У Ленина был даже специальный уполномоченный по хлыстам – Бонч-Бруевич. Он внушал ему: «Хлыстовская тайная организация, охватившая огромные массы деревень и хуторов юга и средней части России, распространяется всё сильней и сильней […] Хлыстовские пророки – это народные трибуны, прирождённые ораторы, подвижные и энергичные, главные руководители всей пропаганды». По мнению сектоведа-большевика, хлысты только то и делали, что ждали «великого примирителя», способного объединить отдельные сектантские общины – «хлыстовские корабли». Этот «человек с могучей волей, настоящий второй Христос» объединит их стремление «перекроить жизнь». И это может стать кульминацией большевистского переворота. Дело дошло до того, что орган большевиков «Искра» стал у хлыстов в большом авторитете, потому что они нашли его глубоко своим по духу и целям. Считая его исключительно полезным, они взялись за распространение его. И именно в это время тираж «Искры» достиг верхней планки. У будущего большевистского переворота появился реальный шанс называться «великой хлыстовской революцией». И тогда вся Россия обернулась бы «хлыстовской богородицей» для прочего «угнетённого мира». Вобрав в себя определённым образом экзальтированную суть и чувствования «идеальной русской женщины», в духе Аполлинарии Сусловой. Накопившуюся энергию сопротивления и фанатизм хлыстовских вождей Ленин хотел сделать полезной себе. Среди этих вождей женщины были в подавляющим большинстве. Ставшие бесчисленными «хлыстовские корабли», почти исключительно объединялись, как пчелиный рой вокруг матки, вокруг этих самых «хлыстовских богородиц».

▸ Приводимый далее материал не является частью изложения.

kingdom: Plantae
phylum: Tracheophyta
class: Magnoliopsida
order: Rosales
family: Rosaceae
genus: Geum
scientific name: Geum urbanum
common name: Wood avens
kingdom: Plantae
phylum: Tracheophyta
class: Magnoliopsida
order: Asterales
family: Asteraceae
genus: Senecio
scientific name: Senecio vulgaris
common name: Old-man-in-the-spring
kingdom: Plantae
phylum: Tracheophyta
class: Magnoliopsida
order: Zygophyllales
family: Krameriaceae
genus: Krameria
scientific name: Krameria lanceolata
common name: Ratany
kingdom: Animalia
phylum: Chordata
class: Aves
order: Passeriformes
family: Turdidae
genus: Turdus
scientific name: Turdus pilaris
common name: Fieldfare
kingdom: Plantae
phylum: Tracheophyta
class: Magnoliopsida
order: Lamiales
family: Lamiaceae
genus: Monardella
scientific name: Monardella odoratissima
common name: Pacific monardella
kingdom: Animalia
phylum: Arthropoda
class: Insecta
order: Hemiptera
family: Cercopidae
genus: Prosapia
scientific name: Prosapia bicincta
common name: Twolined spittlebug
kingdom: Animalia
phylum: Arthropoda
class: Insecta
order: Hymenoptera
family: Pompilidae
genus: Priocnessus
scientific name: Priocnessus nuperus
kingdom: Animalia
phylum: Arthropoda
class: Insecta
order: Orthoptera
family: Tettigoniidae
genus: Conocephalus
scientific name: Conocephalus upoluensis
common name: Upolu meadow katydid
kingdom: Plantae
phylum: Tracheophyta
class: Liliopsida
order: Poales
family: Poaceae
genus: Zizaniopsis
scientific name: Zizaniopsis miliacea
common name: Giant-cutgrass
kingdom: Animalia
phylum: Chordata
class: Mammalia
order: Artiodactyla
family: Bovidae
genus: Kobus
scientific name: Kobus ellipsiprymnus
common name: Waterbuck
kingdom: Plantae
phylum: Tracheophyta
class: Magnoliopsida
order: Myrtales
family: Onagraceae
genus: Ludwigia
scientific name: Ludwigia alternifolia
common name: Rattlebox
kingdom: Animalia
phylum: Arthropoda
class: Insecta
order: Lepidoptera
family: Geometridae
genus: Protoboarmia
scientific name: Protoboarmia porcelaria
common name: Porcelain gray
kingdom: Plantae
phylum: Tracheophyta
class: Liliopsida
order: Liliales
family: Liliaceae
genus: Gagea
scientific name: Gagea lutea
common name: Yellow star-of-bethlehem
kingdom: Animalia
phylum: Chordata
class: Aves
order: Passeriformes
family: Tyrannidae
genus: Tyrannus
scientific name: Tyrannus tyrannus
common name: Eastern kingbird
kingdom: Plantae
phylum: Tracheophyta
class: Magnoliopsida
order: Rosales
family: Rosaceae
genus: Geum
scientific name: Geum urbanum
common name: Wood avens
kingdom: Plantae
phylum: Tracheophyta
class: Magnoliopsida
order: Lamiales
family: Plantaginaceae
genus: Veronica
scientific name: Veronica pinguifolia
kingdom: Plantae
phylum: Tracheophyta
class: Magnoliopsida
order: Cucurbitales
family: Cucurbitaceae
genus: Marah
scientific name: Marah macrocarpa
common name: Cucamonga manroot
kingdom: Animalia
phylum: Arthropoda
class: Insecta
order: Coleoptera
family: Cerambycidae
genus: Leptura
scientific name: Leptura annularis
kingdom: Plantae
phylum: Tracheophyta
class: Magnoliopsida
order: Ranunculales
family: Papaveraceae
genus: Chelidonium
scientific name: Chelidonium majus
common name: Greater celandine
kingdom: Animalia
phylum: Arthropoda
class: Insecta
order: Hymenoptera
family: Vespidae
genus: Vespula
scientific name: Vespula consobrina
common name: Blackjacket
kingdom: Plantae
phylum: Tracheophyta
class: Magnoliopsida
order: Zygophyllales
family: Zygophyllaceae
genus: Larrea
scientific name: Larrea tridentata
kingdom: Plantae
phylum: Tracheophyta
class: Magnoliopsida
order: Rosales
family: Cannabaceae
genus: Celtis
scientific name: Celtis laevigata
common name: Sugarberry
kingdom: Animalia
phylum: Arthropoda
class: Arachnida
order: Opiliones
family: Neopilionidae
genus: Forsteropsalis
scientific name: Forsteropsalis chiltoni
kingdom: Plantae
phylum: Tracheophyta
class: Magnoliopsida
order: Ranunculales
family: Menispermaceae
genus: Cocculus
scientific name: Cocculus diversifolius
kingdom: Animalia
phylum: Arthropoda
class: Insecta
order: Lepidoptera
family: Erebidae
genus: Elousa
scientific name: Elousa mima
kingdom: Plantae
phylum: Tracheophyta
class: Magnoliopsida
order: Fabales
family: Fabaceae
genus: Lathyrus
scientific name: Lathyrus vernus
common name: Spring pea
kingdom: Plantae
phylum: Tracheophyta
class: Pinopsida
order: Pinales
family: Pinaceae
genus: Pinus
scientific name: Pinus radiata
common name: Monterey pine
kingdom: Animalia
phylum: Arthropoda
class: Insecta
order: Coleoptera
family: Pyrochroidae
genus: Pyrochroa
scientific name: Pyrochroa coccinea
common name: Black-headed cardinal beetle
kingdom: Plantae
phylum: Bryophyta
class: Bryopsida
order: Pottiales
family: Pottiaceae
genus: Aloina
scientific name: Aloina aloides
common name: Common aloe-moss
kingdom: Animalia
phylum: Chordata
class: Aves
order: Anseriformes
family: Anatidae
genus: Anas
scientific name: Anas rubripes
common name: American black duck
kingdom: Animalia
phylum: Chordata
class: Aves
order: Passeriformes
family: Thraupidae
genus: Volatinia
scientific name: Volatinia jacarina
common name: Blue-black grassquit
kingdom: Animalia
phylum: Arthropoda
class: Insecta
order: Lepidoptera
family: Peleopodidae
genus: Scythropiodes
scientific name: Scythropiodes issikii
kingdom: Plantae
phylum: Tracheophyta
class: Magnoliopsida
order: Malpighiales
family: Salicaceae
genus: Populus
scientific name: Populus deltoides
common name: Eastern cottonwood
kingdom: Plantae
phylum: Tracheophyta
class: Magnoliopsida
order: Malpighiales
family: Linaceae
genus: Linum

Половая мистика и практика греха укрепляли и цементировали связи внутри хлыстовских групп. Это потом перешло на практику и повседневный быт революционного движения. Известный руководитель корпуса жандармов генерал В.Д. Новицкий в таких словах описывал атмосферу киевской, например, революционной организации, одной из влиятельнейших в России: «…Кружок сильно нуждался в средствах. Для добывания их не останавливались ни перед чем. Ложные обещания, вымогательства, обманы были в полном ходу, а также намерения поступить в почтальоны с целью ограбления почты. Идалии Польгейм, как красивой женщине, предлагали и настаивали на том, чтобы она поступила в любовницы к старику-помещику, с тем, чтобы обобрать его, отравить, а деньги доставить в пользу кружка… в общих квартирах все спали вповалку, две-три пары мужчин и женщин, между которыми были девицы; это был вертеп разврата, грязи и нечистоты».
В самой ленинской партии большевиков был особый отдел, состоявший из красавцев-сутенёров и очаровательных наложниц, задачей которых было находить богатых любителей клубнички, чтобы обирать их к вящему успеху революции.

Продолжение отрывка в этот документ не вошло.